Art Madness!

Every year around this time March Madness, the annual college basketball tournament involving 68 teams, sweeps the nation. In workplaces all over America, the office betting pool is organized and people gather around the actual or virtual water coolers and compare how they did in their brackets.

I’ve noticed an unsurprising lack of interest in this over-commercialized, hyperbolic expression of American sports here at the Phillips, bastion of high culture that we are. But despite my nerdy love of art history and long time as a museum professional, I am still a huge college basketball fan. In fact my first year on the job here, I won the great respect of our former director, deputy director, and CFO (all men) by winning the college basketball pool organized by the CFO. After the CFO left the museum, it fell to me to organize the college basketball betting pool.

A few years ago, I thought of a way to make the event slightly more interesting to those who had little or no interest in March Madness. What if I associated each team participating in the tournament with artists prominent in the museum’s collection? It could be ART MADNESS. Those who did not know a Duke Blue Devil from a North Carolina Tar Heel might be able to see that if this year’s #1 seed Kentucky was associated with Cézanne, they could defeat a #16 team paired with Arthur B. Davies. The higher seeds would be paired with the most prominent artists, for example van Gogh, Klee, and Picasso are #1 seeds.

There were other fun possibilities. I could pair Georgia O’Keeffe with New Mexico and William Christenberry with Alabama. Some teams were paired with artists with whom I could not imagine the relationship–what does Notre Dame have to do with Delacroix or Xavier with Ingres (aside from Catholicism)? The teams play one another in the first round, and the two artists were long time rivals. And of course, Alfred Stieglitz was paired with a team slated to take on Georgia O’Keeffe/New Mexico.

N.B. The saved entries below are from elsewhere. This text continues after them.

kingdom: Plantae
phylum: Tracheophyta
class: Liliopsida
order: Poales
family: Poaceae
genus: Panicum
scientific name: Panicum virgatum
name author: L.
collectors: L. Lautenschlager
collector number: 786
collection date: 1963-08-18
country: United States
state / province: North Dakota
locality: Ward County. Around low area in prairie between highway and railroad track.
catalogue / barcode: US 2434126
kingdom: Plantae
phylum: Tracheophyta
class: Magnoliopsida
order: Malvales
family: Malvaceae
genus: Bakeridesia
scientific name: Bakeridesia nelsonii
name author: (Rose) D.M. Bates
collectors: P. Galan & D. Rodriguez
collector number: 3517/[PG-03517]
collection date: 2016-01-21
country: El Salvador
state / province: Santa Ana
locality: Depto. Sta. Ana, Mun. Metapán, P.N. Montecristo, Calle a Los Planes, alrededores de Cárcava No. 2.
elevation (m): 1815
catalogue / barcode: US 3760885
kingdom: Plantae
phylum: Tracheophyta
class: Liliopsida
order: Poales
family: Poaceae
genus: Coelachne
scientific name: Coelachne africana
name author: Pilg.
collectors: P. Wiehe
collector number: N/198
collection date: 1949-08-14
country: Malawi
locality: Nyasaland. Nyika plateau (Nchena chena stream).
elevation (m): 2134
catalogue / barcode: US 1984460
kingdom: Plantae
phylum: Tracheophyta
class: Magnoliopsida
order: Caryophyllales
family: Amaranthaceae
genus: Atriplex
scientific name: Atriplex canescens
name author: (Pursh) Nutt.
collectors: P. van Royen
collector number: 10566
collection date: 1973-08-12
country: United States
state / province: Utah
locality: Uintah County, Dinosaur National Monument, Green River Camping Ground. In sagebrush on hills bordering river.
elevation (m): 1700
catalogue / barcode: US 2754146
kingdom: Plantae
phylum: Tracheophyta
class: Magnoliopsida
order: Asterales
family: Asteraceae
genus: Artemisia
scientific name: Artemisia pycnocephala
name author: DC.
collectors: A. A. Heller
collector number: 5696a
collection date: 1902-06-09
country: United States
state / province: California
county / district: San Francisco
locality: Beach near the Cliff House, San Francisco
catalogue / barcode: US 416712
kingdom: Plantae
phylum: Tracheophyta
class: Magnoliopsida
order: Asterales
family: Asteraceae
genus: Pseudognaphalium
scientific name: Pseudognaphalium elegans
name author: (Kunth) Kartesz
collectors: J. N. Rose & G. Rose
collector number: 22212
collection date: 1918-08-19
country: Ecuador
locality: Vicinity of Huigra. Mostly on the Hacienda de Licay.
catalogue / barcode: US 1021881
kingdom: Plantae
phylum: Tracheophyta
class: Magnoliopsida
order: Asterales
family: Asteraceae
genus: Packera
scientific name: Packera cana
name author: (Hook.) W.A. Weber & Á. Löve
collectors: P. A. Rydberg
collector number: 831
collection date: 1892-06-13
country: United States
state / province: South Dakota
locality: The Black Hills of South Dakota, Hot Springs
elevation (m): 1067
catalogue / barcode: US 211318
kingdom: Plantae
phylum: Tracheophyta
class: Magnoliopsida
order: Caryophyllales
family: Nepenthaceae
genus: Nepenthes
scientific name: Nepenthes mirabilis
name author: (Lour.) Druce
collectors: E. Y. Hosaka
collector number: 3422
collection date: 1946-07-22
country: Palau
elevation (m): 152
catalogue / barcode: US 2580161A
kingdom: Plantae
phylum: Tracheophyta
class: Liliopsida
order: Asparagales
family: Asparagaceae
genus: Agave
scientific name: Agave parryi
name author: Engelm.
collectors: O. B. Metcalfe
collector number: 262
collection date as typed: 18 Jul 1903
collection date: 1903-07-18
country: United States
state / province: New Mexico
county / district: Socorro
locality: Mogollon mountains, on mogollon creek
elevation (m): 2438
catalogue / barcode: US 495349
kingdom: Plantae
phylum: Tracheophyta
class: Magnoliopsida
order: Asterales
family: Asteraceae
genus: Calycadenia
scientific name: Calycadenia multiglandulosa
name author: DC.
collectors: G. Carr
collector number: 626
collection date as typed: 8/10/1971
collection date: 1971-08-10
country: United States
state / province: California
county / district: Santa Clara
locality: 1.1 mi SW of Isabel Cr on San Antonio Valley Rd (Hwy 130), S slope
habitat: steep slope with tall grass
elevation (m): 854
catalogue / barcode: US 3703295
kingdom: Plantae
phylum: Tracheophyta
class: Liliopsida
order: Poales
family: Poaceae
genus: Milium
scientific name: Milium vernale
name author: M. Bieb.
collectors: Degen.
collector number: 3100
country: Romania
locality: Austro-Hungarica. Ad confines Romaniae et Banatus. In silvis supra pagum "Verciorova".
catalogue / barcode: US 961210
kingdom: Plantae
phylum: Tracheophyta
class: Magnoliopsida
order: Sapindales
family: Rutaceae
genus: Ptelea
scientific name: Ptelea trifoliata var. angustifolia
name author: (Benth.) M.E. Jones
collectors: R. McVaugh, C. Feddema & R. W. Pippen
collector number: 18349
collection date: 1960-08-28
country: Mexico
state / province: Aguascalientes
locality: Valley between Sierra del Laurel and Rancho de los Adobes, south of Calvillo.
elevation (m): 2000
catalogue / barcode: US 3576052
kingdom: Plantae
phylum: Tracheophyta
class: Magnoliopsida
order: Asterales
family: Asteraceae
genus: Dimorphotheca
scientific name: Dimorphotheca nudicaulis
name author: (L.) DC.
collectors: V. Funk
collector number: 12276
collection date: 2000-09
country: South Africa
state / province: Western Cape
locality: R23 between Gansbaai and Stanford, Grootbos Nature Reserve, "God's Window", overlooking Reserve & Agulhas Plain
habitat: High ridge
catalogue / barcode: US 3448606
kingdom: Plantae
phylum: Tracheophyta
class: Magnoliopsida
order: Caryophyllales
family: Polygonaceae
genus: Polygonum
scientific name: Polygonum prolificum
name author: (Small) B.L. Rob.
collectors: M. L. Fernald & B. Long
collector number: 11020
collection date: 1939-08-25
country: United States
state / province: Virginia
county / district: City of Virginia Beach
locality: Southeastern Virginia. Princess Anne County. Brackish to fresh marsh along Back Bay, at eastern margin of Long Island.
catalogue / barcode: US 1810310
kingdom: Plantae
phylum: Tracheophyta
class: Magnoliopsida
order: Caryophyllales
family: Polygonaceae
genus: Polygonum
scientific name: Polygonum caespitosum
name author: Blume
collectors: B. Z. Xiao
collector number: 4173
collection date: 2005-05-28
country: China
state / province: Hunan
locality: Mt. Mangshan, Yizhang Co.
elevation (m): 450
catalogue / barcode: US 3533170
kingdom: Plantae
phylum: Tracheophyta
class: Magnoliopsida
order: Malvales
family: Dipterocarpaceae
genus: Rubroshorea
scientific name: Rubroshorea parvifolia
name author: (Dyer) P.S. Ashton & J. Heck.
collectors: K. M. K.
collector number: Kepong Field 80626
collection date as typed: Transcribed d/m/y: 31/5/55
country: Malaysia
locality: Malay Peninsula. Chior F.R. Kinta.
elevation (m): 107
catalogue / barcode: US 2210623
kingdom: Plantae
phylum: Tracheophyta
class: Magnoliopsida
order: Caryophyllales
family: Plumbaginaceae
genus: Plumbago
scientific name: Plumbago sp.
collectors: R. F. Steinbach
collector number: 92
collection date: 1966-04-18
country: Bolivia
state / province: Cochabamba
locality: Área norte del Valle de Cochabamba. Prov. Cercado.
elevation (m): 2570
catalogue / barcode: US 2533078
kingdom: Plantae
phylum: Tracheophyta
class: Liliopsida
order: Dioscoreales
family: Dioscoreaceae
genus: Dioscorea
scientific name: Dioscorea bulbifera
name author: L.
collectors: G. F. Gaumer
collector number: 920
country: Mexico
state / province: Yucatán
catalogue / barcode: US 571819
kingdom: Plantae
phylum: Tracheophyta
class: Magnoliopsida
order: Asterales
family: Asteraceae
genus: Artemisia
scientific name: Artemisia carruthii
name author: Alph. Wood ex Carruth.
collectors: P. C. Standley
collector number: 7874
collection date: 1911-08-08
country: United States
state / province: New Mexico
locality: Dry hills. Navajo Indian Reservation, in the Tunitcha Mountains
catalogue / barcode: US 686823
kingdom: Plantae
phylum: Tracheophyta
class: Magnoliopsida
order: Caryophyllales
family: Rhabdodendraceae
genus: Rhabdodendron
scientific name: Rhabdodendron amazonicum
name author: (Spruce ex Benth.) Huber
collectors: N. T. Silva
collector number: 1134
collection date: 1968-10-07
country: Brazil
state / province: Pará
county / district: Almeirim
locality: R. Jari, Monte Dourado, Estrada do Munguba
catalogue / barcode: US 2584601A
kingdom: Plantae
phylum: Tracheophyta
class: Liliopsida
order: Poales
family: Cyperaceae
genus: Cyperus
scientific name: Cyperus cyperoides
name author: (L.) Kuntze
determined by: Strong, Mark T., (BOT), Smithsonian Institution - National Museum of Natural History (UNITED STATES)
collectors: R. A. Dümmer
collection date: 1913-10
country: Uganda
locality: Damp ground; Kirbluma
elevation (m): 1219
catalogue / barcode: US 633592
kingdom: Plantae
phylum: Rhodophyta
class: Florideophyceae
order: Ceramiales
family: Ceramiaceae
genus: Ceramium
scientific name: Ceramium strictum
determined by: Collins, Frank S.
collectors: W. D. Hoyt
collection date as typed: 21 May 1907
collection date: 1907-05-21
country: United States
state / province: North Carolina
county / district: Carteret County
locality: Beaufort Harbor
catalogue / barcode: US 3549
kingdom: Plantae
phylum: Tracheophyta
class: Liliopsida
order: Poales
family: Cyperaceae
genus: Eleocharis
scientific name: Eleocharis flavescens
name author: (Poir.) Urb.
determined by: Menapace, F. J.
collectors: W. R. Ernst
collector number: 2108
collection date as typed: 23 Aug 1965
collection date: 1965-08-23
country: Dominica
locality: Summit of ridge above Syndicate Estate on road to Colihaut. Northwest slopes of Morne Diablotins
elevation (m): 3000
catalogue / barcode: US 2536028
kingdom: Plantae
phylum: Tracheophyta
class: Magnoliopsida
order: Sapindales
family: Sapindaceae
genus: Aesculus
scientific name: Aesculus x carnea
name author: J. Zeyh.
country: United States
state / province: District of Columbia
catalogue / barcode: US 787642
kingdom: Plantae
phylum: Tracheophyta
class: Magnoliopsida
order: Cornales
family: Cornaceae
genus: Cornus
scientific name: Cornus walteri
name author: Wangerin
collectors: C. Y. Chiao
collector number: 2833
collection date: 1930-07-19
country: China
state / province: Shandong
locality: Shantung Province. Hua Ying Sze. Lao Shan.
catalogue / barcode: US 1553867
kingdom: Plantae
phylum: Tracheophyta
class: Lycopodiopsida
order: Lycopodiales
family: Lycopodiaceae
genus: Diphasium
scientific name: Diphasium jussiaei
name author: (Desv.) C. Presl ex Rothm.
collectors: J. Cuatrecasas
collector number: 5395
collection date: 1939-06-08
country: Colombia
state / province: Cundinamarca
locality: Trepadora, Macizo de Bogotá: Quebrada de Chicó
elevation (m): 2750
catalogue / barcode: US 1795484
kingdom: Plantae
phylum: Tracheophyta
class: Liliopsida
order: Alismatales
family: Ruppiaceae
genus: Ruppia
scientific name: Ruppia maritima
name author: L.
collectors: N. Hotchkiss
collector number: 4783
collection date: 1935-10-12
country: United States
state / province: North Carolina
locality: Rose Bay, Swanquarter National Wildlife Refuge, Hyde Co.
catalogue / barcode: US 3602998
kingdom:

Naturally, I made mistakes. I left Edward Hopper out of the first version of ART MADNESS and did not make a place for Thomas Eakins in the final version. One participant noted that it seems unfair to give Marjorie Phillips (our founder’s wife and an accomplished painter) only a 16th seed. Not to mention that I made Renoir a #2 seed because his style of painting seems to me a perfect match for Duke. As arguable as they may be, all of my choices are based on some criteria.

Did ART MADNESS increase participation by Phillips staff, you ask? Well this year’s pool has 22 participants. Not much maybe, but that’s the largest number in my eight years at the museum. Although as the person who keeps track of the brackets, I must admit that everyone who participated picked teams not artists, and all the selections are plausible. No one seems to have made any arbitrary or artist-based selections. Hmm . . . maybe people at the museum are more interested in college basketball than I thought?

Paul Ruther, Manager of Teacher Programs

Click the image to enlarge and discover Paul’s artist/team pairings for Art Madness 2012.

8 thoughts on “Art Madness!

  1. I would have taken issue with Honoré Daumier not being a one seed, especially given Mr. Phillip’s high opinion of him. However, then he went and lost to Norfolk State. You’d never see Van Gogh choke like that.

  2. Also, doesn’t the Phillips have one or two Francis Bacons? I know he’s out of your sweet spot, but doesn’t he get a bid as like a 12 seed or something? What 5 seed wants to match up with Figure with Meat in the first round?

    • We only have one Bacon and it is so tame. He last made the tourney in 2009. However, if Arkansas gets back into the NCAA’s I could easily see pairing him with the Razorbacks.

  3. Also, one last thing:

    IF the ART MADNESS bracket contained Francis Bacon, and IF the ART MADNESS bracket was not about art at all but instead was a similar hypothetical bracket filled with characters from The Wire (see http://www.grantland.com/blog/hollywood-prospectus/post/_/id/45361/smacketology-day-five-bunk-vs-mcnulty-and-the-inevitable-final-four), THEN wouldn’t Francis Bacon be Snoop Pearson?

    Sayin’ THINK about it . . . .

    (I’m done. I promise.)

    • This is fantastic, I love the Wire. If we did it that way, I think Bacon is Omar, for reasons I should not have elaborate on.